In 1989, however a cherubic faced 16-year old Indian, Sachin Ramesh Tendulkar, made a relatively quiet Test debut, against traditional rivals Pakistan, in an away series. The right hander did not shake the cricket world, as the previous champion did in his first Test series. A mere aggregate of 215 runs in 6 innings was Tendulkar’s first contribution, including two half-centuries, as his mite towards the Indian totals. His first hundred, against England at Manchester, was registered in only his 14th innings. Bradman, on the other hand, had recorded 3 single hundreds, one double and one triple century – the latter he reached in a day’s play! – during his first 14 innings.

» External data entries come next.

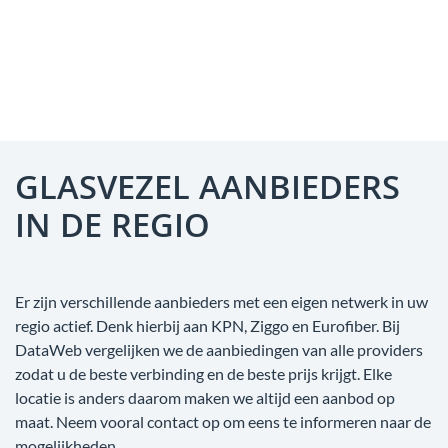
GLASVEZEL AANBIEDERS
IN DE REGIO
Er zijn verschillende aanbieders met een eigen netwerk in uw
regio actief. Denk hierbij aan KPN, Ziggo en Eurofiber. Bij
DataWeb vergelijken we de aanbiedingen van alle providers
zodat u de beste verbinding en de beste prijs krijgt. Elke
locatie is anders daarom maken we altijd een aanbod op
maat. Neem vooral contact op om eens te informeren naar de
mogelijkheden.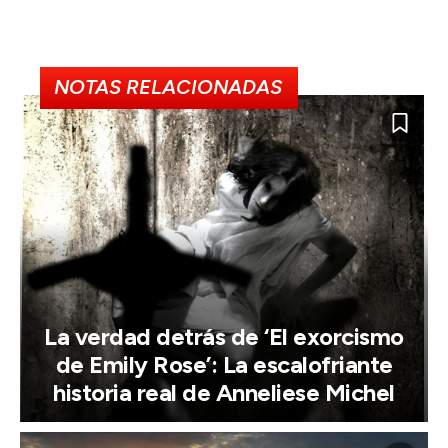
NOTAS RELACIONADAS
La verdad detrás de ‘El exorcismo
de Emily Rose’: La escalofriante
historia real de Anneliese Michel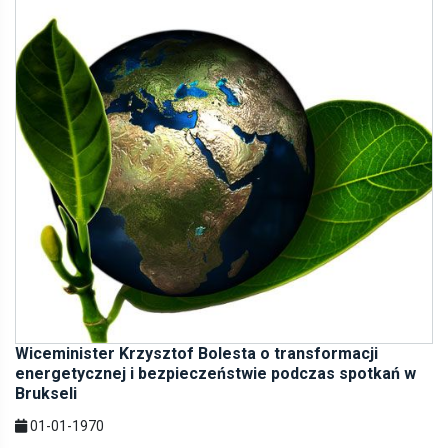
Wiceminister Krzysztof Bolesta o transformacji
energetycznej i bezpieczeństwie podczas spotkań w
Brukseli
01-01-1970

However, in the next few years, a story was going to unfold that entitled the Indian to become the current champion batsman and to take over the baton from Bradman though it took some time. The Don himself had reportedly stated that Tendulkar’s stroke production reminded him of his own style. Unlike The Don, Tendulkar’s Achilles heel was consistency. Tendulkar’s batting average is only a tad more than half Bradman’s. Of course, in mitigation one could claim that to retain consistency in the modern merry-go-round of international cricket may have even taxed the former champion. As mentioned earlier, Tendulkar took his own time to lay claim to the crown. In his first ten years at the top level, he registered 22 hundreds, then in the next, he churned out 27 and there’s no telling when he will stop though now aged 37 years. Tendulkar has now registered 14,240 Test runs, 17,598 runs in ODI’s – the highest by any single player. This package also includes the most Test & ODI hundreds, 49 & 46 respectively. One need not be a fortune teller to predict a career record of 50 hundreds in both forms of the game before he retires.

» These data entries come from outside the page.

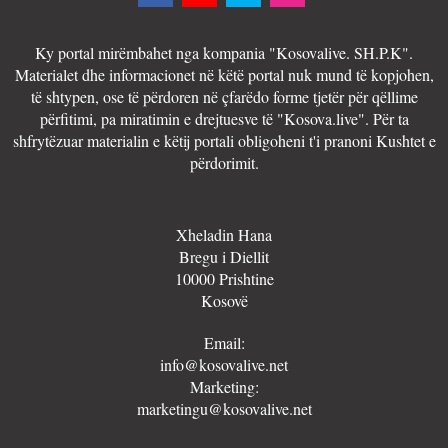
Ky portal mirëmbahet nga kompania "Kosovalive. SH.P.K".
Materialet dhe informacionet në këtë portal nuk mund të kopjohen,
të shtypen, ose të përdoren në çfarëdo forme tjetër për qëllime
përfitimi, pa miratimin e drejtuesve të "Kosova.live". Për ta
shfrytëzuar materialin e këtij portali obligoheni t'i pranoni Kushtet e
përdorimit.
Xheladin Hana
Bregu i Diellit
10000 Prishtine
Kosovë
Email:
info@kosovalive.net
Marketing:
marketingu@kosovalive.net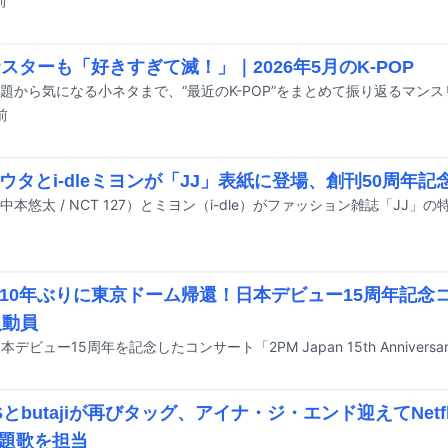
前
OPスターも「好きすぎて滅！」｜2026年5月のK-POP
前
ユウタとi-dleミヨンが「JJ」表紙に登場、創刊50周年
、10年ぶりに東京ドーム帰還！日本デビュー15周年記念
人動員
TSとbutajiが再びタッグ、アイナ・ジ・エンド迎えてNetf
題歌を担当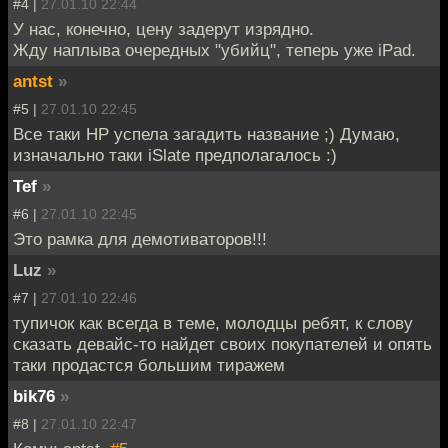
#4 |
27.01.10 22:44
У нас, конечно, цену задерут изрядно.
Жду наплыва очередных "убийц", теперь уже iPad.
antst
»
#5 |
27.01.10 22:45
Все таки HP успела загадить название ;) Думаю,
изначально таки iSlate предполагалось :)
Tef
»
#6 |
27.01.10 22:45
Это рамка для демотиваторов!!!
Luz
»
#7 |
27.01.10 22:46
тупичок как всегда в теме, молодцы ребят, к слову
сказать девайс-то найдет своих покупателей и опять
таки продастся большим тиражем
bik76
»
#8 |
27.01.10 22:47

Just like Hobbs and Bradman, Tendulkar was not subject to histrionics on the field and always conducted himself in a manner that is an ideal role model for youngsters to follow. The other common factor between Hobbs and Tendulkar – unlike Bradman who had the temperament and the ability to annihilate opposing bowlers with a technique that is his own when the occasion demanded – was that both followed the coaching manual almost religiously. Finally, just as Hobbs reserved his best for the latter part of his career (98 of his 199 hundreds when past the age of 40) it appears that Tendulkar is on a similar track (27 of his 49 hundreds has been recorded in the second phase of his career). Both these legendary players, like good wine, got better with maturity.
No wonder, Hobbs was known as the ‘Master’ while the 5 ft. 5 ins. Tendulkar is referred to as the ‘Little Master’.